**Short problem 1**
Answer these questions about the soup recipe below.
(a) Who posted the recipe?
(b) How many minutes of pressure cooking does the soup need?
(c) What does the recipe suggest serving on the side?

Creamy Curried Sweet Potato Soup with Coconut Milk
Creamy spicy Curried Sweet Potato Soup with ginger, curry powder and coconut milk. This soup is naturally sweet, vegan, has pleasant heat and spice of curry and is ready in Instant Pot in no time!
Posted By Savita
Creamy Curried Sweet Potato Soup with ginger, curry powder and coconut milk. This soup is naturally sweet, vegan, has pleasant heat and spice of curry and is ready in your favorite Instant Pot with just 10 minutes of Pressure cooking. Gluten Free, vegan, dairy-free, soy-free, refined sugar-free.
With ginger, thyme and curry powder.. this sweet potato soup packs a punch of curry flavor and is supper healthy. Every sip will warm you head to toe. For me, it is the perfect winter-night-dinner fix with a crusty bread on the side.
So, let's cook some Sweet Potato Soup today!

**Short problem 2**
Report every line of the listing that contains the word "allows".

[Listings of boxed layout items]
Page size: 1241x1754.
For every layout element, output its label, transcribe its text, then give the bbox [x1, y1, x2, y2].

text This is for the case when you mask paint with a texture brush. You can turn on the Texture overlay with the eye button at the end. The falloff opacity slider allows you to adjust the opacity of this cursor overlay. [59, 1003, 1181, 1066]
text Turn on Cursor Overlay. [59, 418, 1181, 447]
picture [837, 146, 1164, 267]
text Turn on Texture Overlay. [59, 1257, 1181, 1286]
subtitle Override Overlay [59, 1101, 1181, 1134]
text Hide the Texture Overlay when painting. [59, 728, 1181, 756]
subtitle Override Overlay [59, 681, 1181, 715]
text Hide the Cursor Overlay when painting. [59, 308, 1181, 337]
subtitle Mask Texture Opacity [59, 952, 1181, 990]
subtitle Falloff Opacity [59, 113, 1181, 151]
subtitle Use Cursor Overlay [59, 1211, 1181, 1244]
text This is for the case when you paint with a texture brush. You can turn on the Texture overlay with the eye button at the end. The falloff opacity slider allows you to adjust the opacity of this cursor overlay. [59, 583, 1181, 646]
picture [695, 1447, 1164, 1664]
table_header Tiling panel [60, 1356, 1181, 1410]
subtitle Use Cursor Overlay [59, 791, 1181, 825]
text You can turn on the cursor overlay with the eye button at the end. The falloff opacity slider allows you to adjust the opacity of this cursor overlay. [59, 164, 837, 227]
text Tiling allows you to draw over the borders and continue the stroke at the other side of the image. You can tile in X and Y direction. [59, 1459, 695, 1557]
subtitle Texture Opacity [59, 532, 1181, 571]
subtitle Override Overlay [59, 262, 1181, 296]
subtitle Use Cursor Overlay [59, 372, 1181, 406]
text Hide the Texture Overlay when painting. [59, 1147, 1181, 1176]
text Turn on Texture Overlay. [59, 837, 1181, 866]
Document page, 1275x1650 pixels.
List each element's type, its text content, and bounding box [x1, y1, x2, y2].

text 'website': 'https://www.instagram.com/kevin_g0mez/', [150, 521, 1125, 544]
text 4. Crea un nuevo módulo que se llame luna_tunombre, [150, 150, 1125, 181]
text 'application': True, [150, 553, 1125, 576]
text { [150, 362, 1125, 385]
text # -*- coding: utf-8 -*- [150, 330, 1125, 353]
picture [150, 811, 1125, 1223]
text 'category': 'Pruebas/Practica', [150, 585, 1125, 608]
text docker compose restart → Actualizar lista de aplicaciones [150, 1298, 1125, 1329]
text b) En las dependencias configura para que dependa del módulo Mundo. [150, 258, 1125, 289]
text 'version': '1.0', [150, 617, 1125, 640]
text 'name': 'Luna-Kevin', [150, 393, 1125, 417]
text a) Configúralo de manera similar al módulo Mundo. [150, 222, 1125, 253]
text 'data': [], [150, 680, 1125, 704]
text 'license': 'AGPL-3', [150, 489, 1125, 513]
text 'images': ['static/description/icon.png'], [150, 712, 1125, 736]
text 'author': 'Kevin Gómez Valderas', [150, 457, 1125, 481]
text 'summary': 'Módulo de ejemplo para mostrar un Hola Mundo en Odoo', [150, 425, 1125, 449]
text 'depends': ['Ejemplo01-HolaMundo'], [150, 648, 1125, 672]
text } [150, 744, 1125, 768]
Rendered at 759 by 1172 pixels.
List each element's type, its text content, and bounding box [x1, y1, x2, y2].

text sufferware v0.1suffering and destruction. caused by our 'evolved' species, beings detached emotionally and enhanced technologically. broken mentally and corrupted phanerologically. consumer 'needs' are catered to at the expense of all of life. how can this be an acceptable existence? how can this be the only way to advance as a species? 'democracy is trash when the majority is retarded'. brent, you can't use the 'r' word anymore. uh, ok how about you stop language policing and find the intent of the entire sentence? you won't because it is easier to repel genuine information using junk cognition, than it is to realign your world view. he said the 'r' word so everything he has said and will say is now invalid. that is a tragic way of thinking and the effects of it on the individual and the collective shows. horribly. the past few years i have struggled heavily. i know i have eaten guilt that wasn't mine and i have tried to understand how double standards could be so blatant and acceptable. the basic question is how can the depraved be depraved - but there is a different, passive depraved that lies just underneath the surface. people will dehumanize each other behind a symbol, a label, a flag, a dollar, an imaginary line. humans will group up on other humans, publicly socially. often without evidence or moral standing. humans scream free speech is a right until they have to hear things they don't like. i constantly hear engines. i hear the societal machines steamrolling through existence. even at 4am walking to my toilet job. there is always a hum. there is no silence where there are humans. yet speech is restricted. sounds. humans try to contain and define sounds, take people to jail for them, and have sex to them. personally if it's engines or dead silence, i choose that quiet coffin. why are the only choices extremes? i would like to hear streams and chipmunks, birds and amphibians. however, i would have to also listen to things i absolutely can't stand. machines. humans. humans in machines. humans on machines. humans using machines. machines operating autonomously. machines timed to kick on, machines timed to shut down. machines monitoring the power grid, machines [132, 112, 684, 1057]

**Written solution 1**
(a) Savita
(b) 10 minutes
(c) A crusty bread

**Written solution 2**
text This is for the case when you mask paint with a texture brush. You can turn on the Texture overlay with the eye button at the end. The falloff opacity slider allows you to adjust the opacity of this cursor overlay. [59, 1003, 1181, 1066]
text This is for the case when you paint with a texture brush. You can turn on the Texture overlay with the eye button at the end. The falloff opacity slider allows you to adjust the opacity of this cursor overlay. [59, 583, 1181, 646]
text You can turn on the cursor overlay with the eye button at the end. The falloff opacity slider allows you to adjust the opacity of this cursor overlay. [59, 164, 837, 227]
text Tiling allows you to draw over the borders and continue the stroke at the other side of the image. You can tile in X and Y direction. [59, 1459, 695, 1557]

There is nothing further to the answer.